How this skill works
The skill breaks context into core components: system prompts, tool definitions, retrieved documents, message history, and tool outputs, then explains how each impacts attention and token budgets. It explains attention-budget constraints, position-encoding effects, and the progressive disclosure pattern for loading information just in time. Practical guidance includes filesystem-based access, hybrid loading strategies, and explicit context budgeting and compaction triggers.
When to use it
- Designing or iterating on an agent architecture that must manage limited context
- Debugging unexpected agent behavior that may stem from poor context curation
- Optimizing token costs and model performance for long-running tasks
- Onboarding team members to context engineering principles and trade-offs
- Deciding where to place critical information in prompts and outputs
Best practices
- Treat context as a finite resource; favor high-signal tokens over exhaustive dumps
- Use progressive disclosure: load summaries first, full content only when needed
- Organize system prompts into clear sections (background, instructions, tools, outputs)

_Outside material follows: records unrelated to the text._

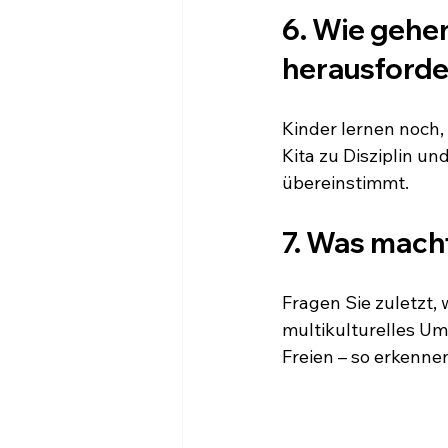
6. Wie gehen
herausford
Kinder lernen noch
Kita zu Disziplin un
übereinstimmt.
7. Was mach
Fragen Sie zuletzt, 
multikulturelles Um
Freien – so erkennen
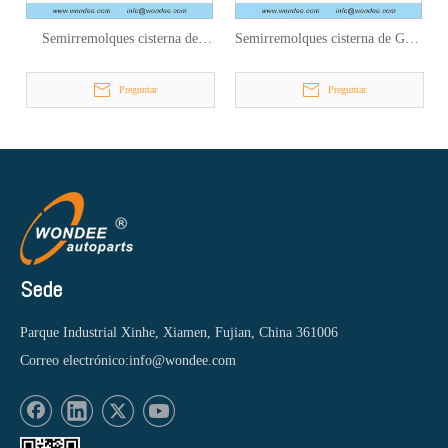
Semirremolques cisterna de
Semirremolques cisterna de GLP
GNL de 3 ejes para transporte de
de 3 ejes para transporte de gas
gas natural licuado
licuado de petróleo
Preguntar
Preguntar
Sede
Parque Industrial Xinhe, Xiamen, Fujian, China 361006
Correo electrónico:
info@wondee.com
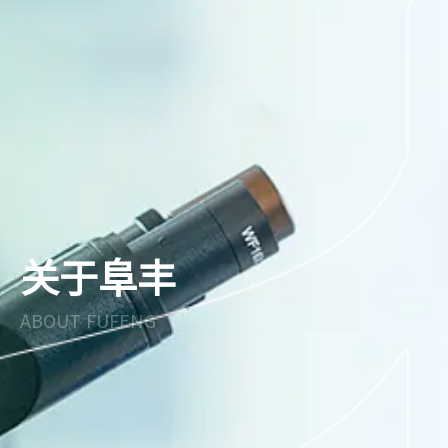
关于阜丰
ABOUT FUFENG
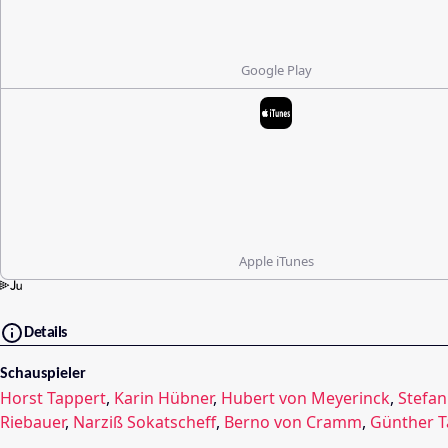
Google Play
Apple iTunes
Details
Schauspieler
Horst Tappert
,
Karin Hübner
,
Hubert von Meyerinck
,
Stefan
Riebauer
,
Narziß Sokatscheff
,
Berno von Cramm
,
Günther T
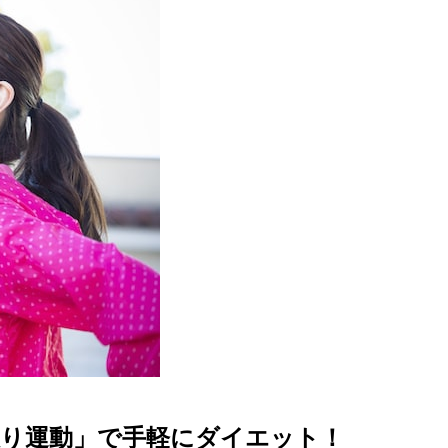
振り運動」で手軽にダイエット！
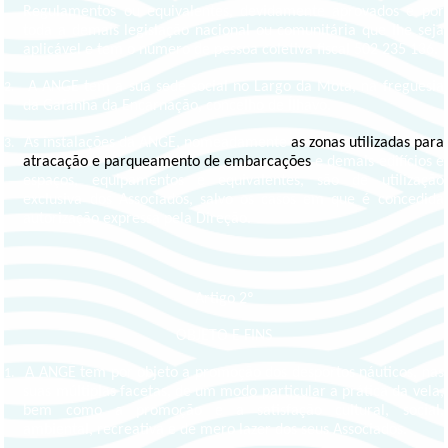
Regulamentos ou equivalentes, devidamente aprovados e por
toda a demais legislação nacional ou comunitária que lhe seja
aplicável e tem o número de pessoa coletiva fiscal 502 235 136.
A ANGE tem a sua sede social no Largo da Mota, na freguesia
2.
da Gafanha da Encarnação, concelho de Ílhavo.
As instalações da ANGE, nomeadamente
as zonas utilizadas para
3.
atracação e parqueamento de embarcações
e demais edifícios e
espaços, equipamentos e equivalentes, são de utilização
exclusiva dos Associados, salvo os casos em que é concedida
autorização expressa pela Direção.
Artigo 2º
OBJETO E FINS
A ANGE tem por objeto a promoção dos desportos náuticos, nas
1.
suas múltiplas facetas, de um modo particular a prática da vela,
bem como a promoção e a satisfação cultural, social,
ambiental, recreativa e de mero lazer dos seus Associados.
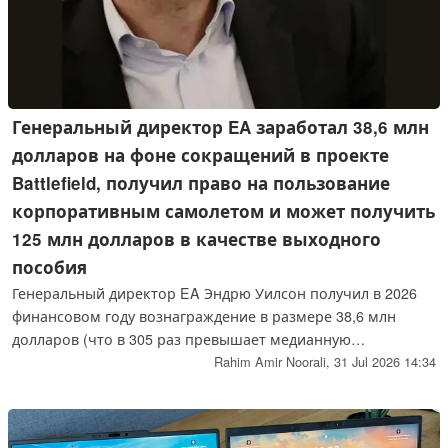
Генеральный директор EA заработал 38,6 млн
долларов на фоне сокращений в проекте
Battlefield, получил право на пользование
корпоративным самолетом и может получить
125 млн долларов в качестве выходного
пособия
Генеральный директор EA Эндрю Уилсон получил в 2026
финансовом году вознаграждение в размере 38,6 млн
долларов (что в 305 раз превышает медианную
заработную плату сотрудников) на фоне сокращения
Rahim Amir Noorali,
31 Jul 2026 14:34
персонала в нескольких студиях, занимающихся
разработкой серии Battlefield. В документах, поданных в
Комиссию по ценным бумагам и биржам (SEC), также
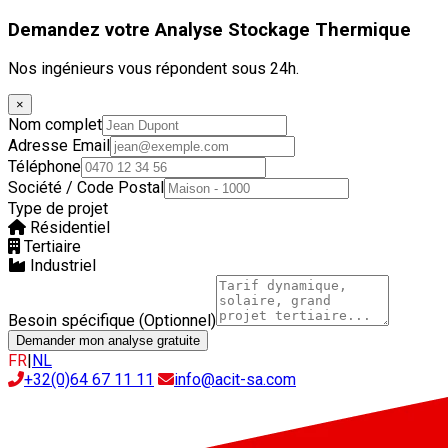
Demandez votre Analyse Stockage Thermique
Nos ingénieurs vous répondent sous 24h.
×
Nom complet
Adresse Email
Téléphone
Société / Code Postal
Type de projet
Résidentiel
Tertiaire
Industriel
Besoin spécifique (Optionnel)
Demander mon analyse gratuite
FR
|
NL
+32(0)64 67 11 11
info@acit-sa.com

- Place critical data at attention-favored positions (beginning or end of context)
- Implement compaction and retention policies; trigger them at ~70–80% utilization
- Measure attention usage and assume context degradation as length grows
Example use cases
- Designing system prompts and tool definitions for a code-assistant agent
- Implementing just-in-time document retrieval for a customer support agent
- Creating compaction rules for long-running planning or debugging sessions
- Setting context budgets and monitoring token usage in production
- Choosing hybrid pre-load vs. on-demand strategies for static vs. dynamic data
FAQ
Preload small, high-value context that speeds common flows; defer large or dynamic documents and tool outputs until a task requires them.
When should I compact or drop past tool outputs?
Trigger compaction around 70–80% of your effective budget and remove or summarize outputs that are low-signal or no longer relevant to current goals.